**Entries supplied:**
══════════════════════════════
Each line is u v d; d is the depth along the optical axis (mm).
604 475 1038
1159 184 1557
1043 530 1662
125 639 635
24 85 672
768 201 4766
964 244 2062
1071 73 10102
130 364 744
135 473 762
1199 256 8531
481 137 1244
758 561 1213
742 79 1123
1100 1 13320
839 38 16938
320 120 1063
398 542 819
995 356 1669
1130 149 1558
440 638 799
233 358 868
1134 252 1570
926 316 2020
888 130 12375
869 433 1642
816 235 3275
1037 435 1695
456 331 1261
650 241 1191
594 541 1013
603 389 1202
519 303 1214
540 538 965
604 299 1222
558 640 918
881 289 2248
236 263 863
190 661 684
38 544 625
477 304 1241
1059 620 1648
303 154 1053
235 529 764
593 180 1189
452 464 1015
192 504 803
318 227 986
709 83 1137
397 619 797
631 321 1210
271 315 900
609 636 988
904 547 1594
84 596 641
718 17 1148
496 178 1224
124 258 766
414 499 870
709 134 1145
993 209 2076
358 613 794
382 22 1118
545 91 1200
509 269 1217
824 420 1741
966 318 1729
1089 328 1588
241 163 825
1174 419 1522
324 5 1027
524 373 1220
══════════════════════════════
**Problem details:** Repeat, word for word, the lines from the opening of the material through the line containing "1037 435 1695".

**Result:**
Each line is u v d; d is the depth along the optical axis (mm).
604 475 1038
1159 184 1557
1043 530 1662
125 639 635
24 85 672
768 201 4766
964 244 2062
1071 73 10102
130 364 744
135 473 762
1199 256 8531
481 137 1244
758 561 1213
742 79 1123
1100 1 13320
839 38 16938
320 120 1063
398 542 819
995 356 1669
1130 149 1558
440 638 799
233 358 868
1134 252 1570
926 316 2020
888 130 12375
869 433 1642
816 235 3275
1037 435 1695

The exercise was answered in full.